I stomped on the carpet the third time whilst I caught the bed post to stop myself from any harm. My book that was on my hand a few seconds ago was now resting on the floor and I helplessly crawled to get it to me again.

“I HATE YOU, Mr. Maheshwari. What have you done to me?” I sighed. I am frustrated, irritated and angry all over because my brain was constantly revolving around the same person, the same rogue.

No Swara what are you saying, he’s the best man you have ever met, his talks his looks; so handsome!

What the hell is wrong with you, Swara? I cried upon my own inner voice, foolish me. Why the hell are you thinking of him every passing minute.. Will you please stop??..

You can’t stop me Swara. You know, you have been thinking of him. There’s something something happening, happening right?

No there’s nothing.

You don’t feel it? When he comes close to you and holds you, the way he did at the party after that, you would admit you don’t feel anything?
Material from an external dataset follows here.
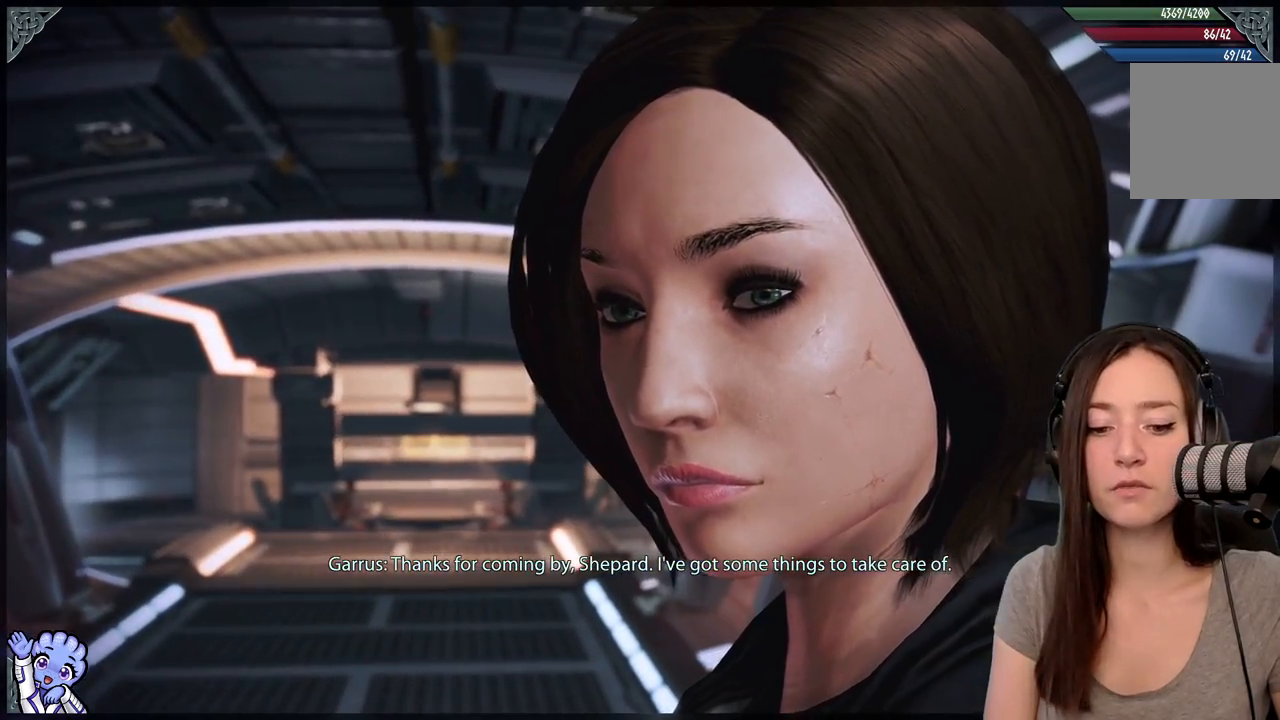
{"buttons": [], "left_stick": "center", "right_stick": "center", "events": []}
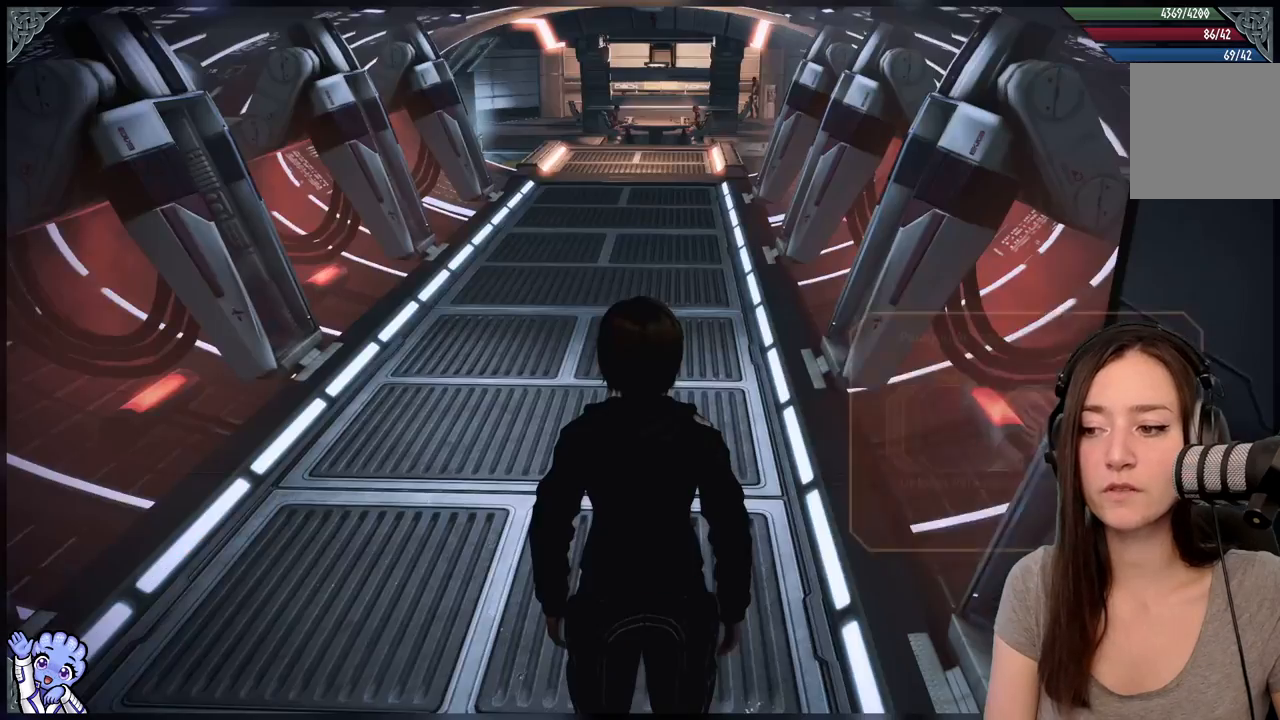
{"buttons": [], "left_stick": "center", "right_stick": "center", "events": []}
The way you were in his control, you don’t feel that?

No I don’t feel anything for him. He was just a mistake…

Mistake? Is it? Then why are you thinking of him so much? Correct it! Mistakes are not repeated nor recalled they are corrected. Why are you still sticking onto the same thing? Why don’t you forget what happened that night? Why is he still haunting you? Why do you want him to contact you even after what happened that night? It’s been more than a month to the incident.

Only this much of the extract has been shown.